• De la hideur

    Comment aborder le spectacle de la hideur politique : mensonges, tactiques pour duper l’opinion et la monter contre elle-même, occulter les vraies responsabilités, jeux de rôles répartis entre comparses, tantôt colériques, tantôt conciliants, engagements non tenus et infâmes alibis ? Comment traiter cet empuantissement de l’atmosphère éthique d’un pays et d’un monde, obstruée de fanatismes divers, dont l’apolitisme hygiénique et désuet en est un des plus opératoires ? Comment du côté du monde de l’art ne pas voir qu’en définitive, le milieu laisse complaisamment transpirer l’idée, tout sourire, qu’il n’a pas un intérêt précis à ce que cela change, idée que le monde est bien comme il est malgré tous ses indicateurs au rouge clignotant, que dans ses propres rangs la misère d’étudiants, d’intermitants ou d’artistes est un mal lointain dont les victimes n’ont d’ailleurs qu’à s’en prendre à elles-mêmes et à leur impatience ? Où va l’éclatement inédit des écarts de moyens financiers et stratégiques entre des opérateurs servant diligemment l’augmentation du capital symbolique de quelques managers se taillant la part du lion et la multitude tirant la langue ?

    Peut-on rester de cela spectateur ? À quelle contemplation esthétique peut-on aujourd’hui se livrer au sein des désastres cumulés socio-économiques, culturels et écologiques ? Pour voir quoi parcourt-on une exposition artistique dans la situation actuelle ? Qu’a-t-on à prendre d’un artiste maintenant : compensation intellectuelle aux destructions ambiantes ?

    Par sa distinction, son aspiration à une dignité supérieure et aux subsides des classes possédantes et des administrations, l’art ne sert-il pas à inhiber et désamorcer la colère sociétale ? La modernité est-elle un concept désormais indéfiniment projeté vers un désanchantement sapant toute révolte ? Tandis que le mot révolution est cité en chuchotant, comme on marche sur des œufs, déconnecté de ceux qui peinent à le crier sous la presse à broyer les destinées,  l’intelligence plastique se confond avec le soft, « art » signifiant optimisation d’interrogations sociétales passives réassimilables par avance dans le dispositif général du marché et de l’organigramme institutionnel. Parmi l’accumulation exponentielle d’objets de toutes sortes, ceux de l’art ne prennent-ils pas une place exemplaire, celle dans l’enfumage général, d'une  obstruction savante ? En revanche, l'autoportrait trompeur de l’artiste en pseudo-militant n’est pas pour autant d’une irrésistible éloquence. Ces mille et un visuels schématisant misère, violence, ou totalitarisme ne résolvent rien. Ils semblent juste s’en nourrir comme mouches d’un nauséabon fromage.

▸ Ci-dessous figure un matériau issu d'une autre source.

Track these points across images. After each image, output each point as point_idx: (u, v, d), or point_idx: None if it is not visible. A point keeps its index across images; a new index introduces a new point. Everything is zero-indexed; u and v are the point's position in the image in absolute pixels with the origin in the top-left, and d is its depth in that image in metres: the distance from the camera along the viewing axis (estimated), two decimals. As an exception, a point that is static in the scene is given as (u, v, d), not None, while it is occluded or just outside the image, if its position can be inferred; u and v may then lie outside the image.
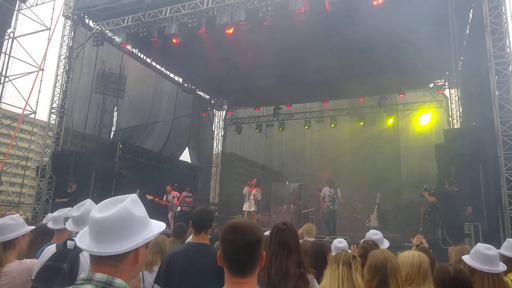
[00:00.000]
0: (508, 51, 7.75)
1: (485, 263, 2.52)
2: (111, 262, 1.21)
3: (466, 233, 7.33)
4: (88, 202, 2.40)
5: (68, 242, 2.14)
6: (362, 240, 3.72)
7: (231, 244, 1.43)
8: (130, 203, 1.27)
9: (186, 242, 3.09)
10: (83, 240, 1.25)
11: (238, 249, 1.41)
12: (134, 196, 1.31)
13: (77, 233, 2.20)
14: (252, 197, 11.35)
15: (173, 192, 12.05)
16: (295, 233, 2.61)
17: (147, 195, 11.38)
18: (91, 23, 12.91)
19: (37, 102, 12.81)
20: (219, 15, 10.24)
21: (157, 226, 1.34)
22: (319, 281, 2.62)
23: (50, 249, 2.30)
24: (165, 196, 11.99)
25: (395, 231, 10.91)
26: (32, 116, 13.07)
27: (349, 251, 3.15)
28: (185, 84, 17.35)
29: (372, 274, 2.27)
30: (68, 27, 12.72)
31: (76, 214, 2.33)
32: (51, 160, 11.96)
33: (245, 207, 11.28)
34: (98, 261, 1.22)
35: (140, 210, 1.30)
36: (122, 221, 1.23)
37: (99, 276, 1.19)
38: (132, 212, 1.26)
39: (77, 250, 2.08)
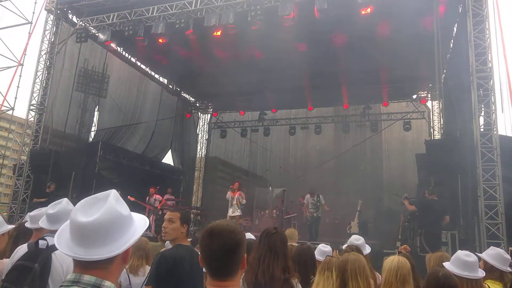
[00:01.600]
0: (490, 65, 7.95)
1: (465, 269, 2.57)
2: (101, 266, 1.15)
3: (443, 241, 7.47)
4: (65, 201, 2.35)
5: (40, 241, 2.08)
6: (345, 245, 3.75)
7: (207, 248, 1.40)
8: (114, 202, 1.20)
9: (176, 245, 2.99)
10: (63, 244, 1.17)
11: (214, 254, 1.39)
12: (115, 193, 1.24)
13: (50, 231, 2.20)
14: (235, 202, 11.26)
15: (155, 195, 11.83)
16: (285, 238, 2.63)
17: (129, 197, 11.14)
18: (74, 19, 12.60)
19: (16, 98, 12.39)
20: (207, 16, 10.18)
21: (141, 222, 1.29)
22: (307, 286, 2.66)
23: (22, 249, 2.24)
24: (147, 198, 11.75)
25: (375, 238, 11.01)
26: (10, 112, 12.64)
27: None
28: (170, 86, 17.19)
29: (336, 273, 2.36)
30: (50, 22, 12.39)
31: (52, 211, 2.27)
32: (29, 159, 11.61)
33: (230, 212, 11.18)
34: (86, 265, 1.15)
35: (124, 207, 1.24)
36: (110, 223, 1.16)
37: (87, 278, 1.14)
38: (119, 212, 1.19)
39: (50, 249, 2.03)
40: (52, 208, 2.29)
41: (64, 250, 1.16)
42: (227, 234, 1.40)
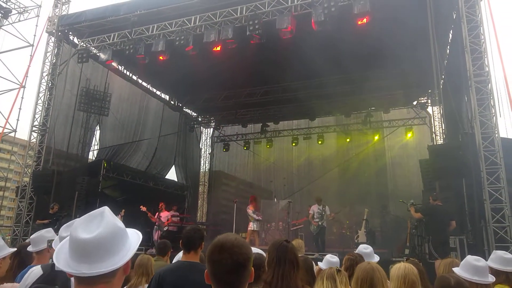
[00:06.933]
0: (487, 69, 7.99)
1: (475, 274, 2.55)
2: (105, 279, 1.18)
3: (452, 247, 7.39)
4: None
5: None
6: (348, 253, 3.75)
7: (218, 264, 1.37)
8: (111, 216, 1.25)
9: (176, 260, 3.08)
10: (64, 263, 1.19)
11: (227, 270, 1.36)
12: (108, 209, 1.29)
13: None
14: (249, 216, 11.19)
15: (165, 211, 11.77)
16: (296, 249, 2.60)
17: (141, 206, 11.12)
18: (75, 40, 12.81)
19: (18, 120, 12.46)
20: (207, 32, 10.33)
21: (134, 234, 1.33)
22: None
23: (35, 271, 2.22)
24: (156, 214, 11.66)
25: (383, 246, 10.90)
26: (12, 134, 12.73)
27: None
28: (171, 102, 17.32)
29: (360, 282, 2.29)
30: (51, 44, 12.60)
31: (65, 234, 2.21)
32: (32, 180, 11.61)
33: (250, 227, 11.09)
34: (90, 281, 1.17)
35: (119, 221, 1.28)
36: (111, 237, 1.21)
37: None
38: (117, 225, 1.24)
39: None
40: (65, 231, 2.25)
41: (65, 269, 1.18)
42: (238, 249, 1.39)
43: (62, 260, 1.21)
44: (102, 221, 1.21)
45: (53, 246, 2.34)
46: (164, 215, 11.65)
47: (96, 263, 1.16)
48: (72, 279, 1.95)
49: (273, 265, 2.31)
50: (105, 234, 1.19)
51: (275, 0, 9.81)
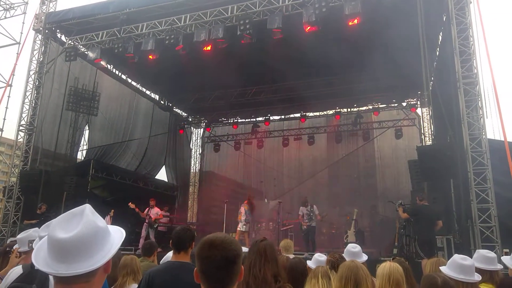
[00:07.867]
0: (476, 71, 8.08)
1: (461, 273, 2.56)
2: (84, 279, 1.15)
3: (439, 246, 7.47)
4: None
5: None
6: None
7: (208, 260, 1.36)
8: (91, 215, 1.21)
9: (165, 261, 3.10)
10: (42, 263, 1.16)
11: (216, 266, 1.36)
12: (90, 207, 1.25)
13: None
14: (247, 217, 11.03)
15: (156, 208, 11.60)
16: (273, 245, 2.62)
17: (129, 203, 10.97)
18: (63, 38, 12.60)
19: (4, 119, 12.20)
20: (197, 32, 10.26)
21: (118, 233, 1.29)
22: None
23: (15, 271, 2.22)
24: (146, 209, 11.46)
25: (372, 246, 10.98)
26: (-1, 134, 12.45)
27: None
28: (161, 102, 17.17)
29: (344, 281, 2.31)
30: (38, 42, 12.39)
31: (44, 234, 2.19)
32: (19, 180, 11.46)
33: (239, 227, 10.92)
34: (69, 281, 1.14)
35: (100, 220, 1.24)
36: (90, 237, 1.17)
37: None
38: (97, 224, 1.20)
39: None
40: (45, 230, 2.20)
41: (44, 268, 1.15)
42: (227, 245, 1.39)
43: (41, 259, 1.17)
44: (81, 220, 1.17)
45: (33, 246, 2.29)
46: (155, 211, 11.49)
47: (74, 263, 1.13)
48: (51, 277, 1.95)
49: (246, 259, 2.38)
50: (83, 234, 1.15)
51: (266, 0, 9.82)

    Cela faisait certes un certain temps que des personnes ditribuant des tracts étaient perçues au mieux comme importunes par le passant, un certain temps qu’elles faisaient « tapisserie ». Le projet restitue et dévoile ce qu’elles sont en propre : des chercheurs d’invention sociale. Non qu’ils prétendent la porter à eux-seuls ; ils la proposent aux autres, s’interrogeant sur la manière de s’y prendre, toujours dans une certaine urgence. Mais quelle affinité élective avec l'artiste ! Peut-être le vrai rôle de la peinture dans ce contexte fou, est d'offrir un apport de temps à l’urgence, de ravitailler la lutte en luxe. La félicité d’un changement politique ne sera jamais au rendez-vous si réflexion et action sont privées de « calme et volupté ».